Wenig später betrat er an der Seite des Professors ein Zimmer – und schon prasselte eine Schimpfkanonade los, die man ihrer Ausdauer wegen bewundern mußte. Die ganze Wut, die sich während der Wochen in der temperamentvollen Dame angesammelt hatte, kam über das Haupt des mit Sehnsucht Erwarteten, so daß es selbst Ilonas Zimmernachbarin zu viel wurde.

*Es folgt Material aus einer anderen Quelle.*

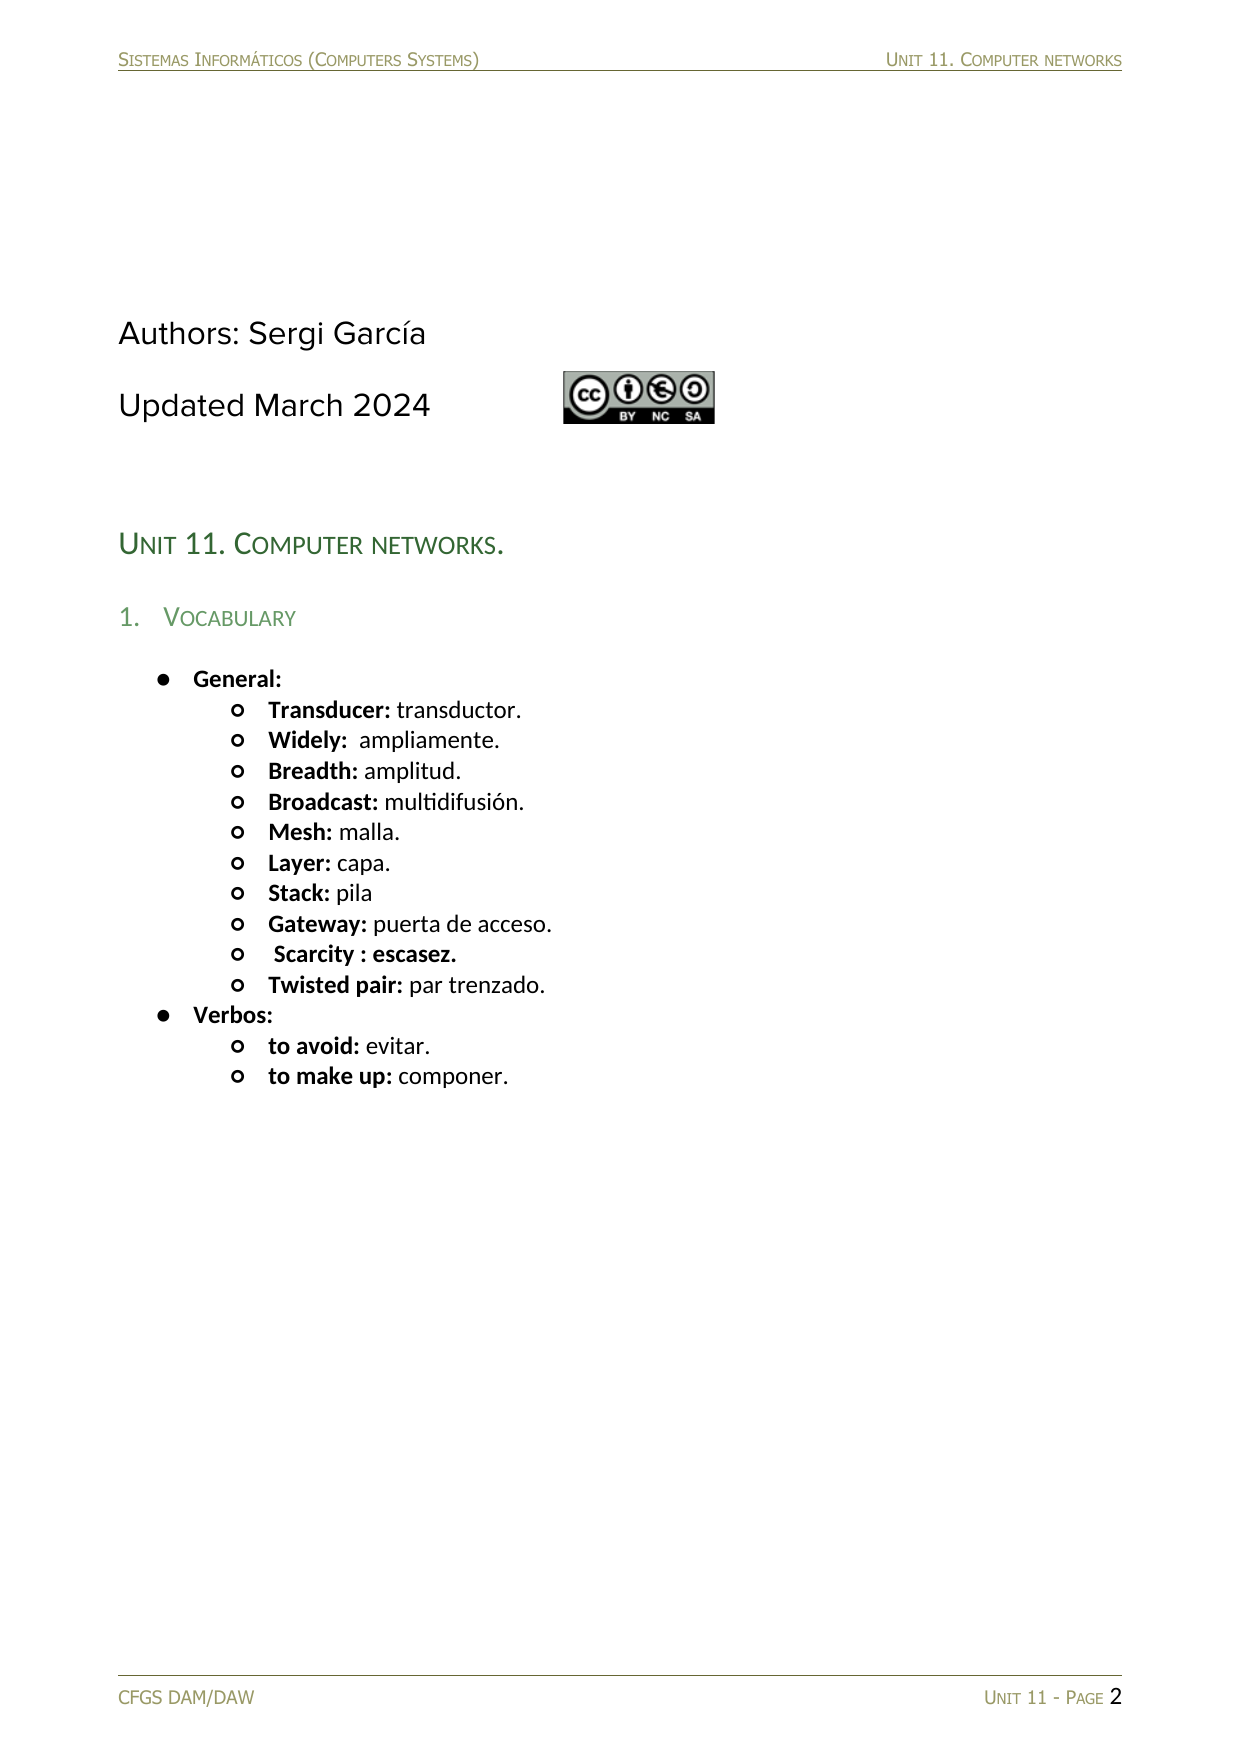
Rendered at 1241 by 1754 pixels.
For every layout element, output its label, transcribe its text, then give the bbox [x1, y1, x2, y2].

»Na, hören Sie mal, das dürfte ich meinem Mann nun wahrlich nicht bieten!« bemerkte sie bei einer Atempause der Schelten, den mißbilligend. »Ich glaube, da würde es Ohrfeigen nur so hageln.«
Darüber lachte der Professor wie über einen Witz, indem er Eike rasch aus dem Zimmer zog, der nun ganz benommen neben ihm den langen Korridor entlangschritt.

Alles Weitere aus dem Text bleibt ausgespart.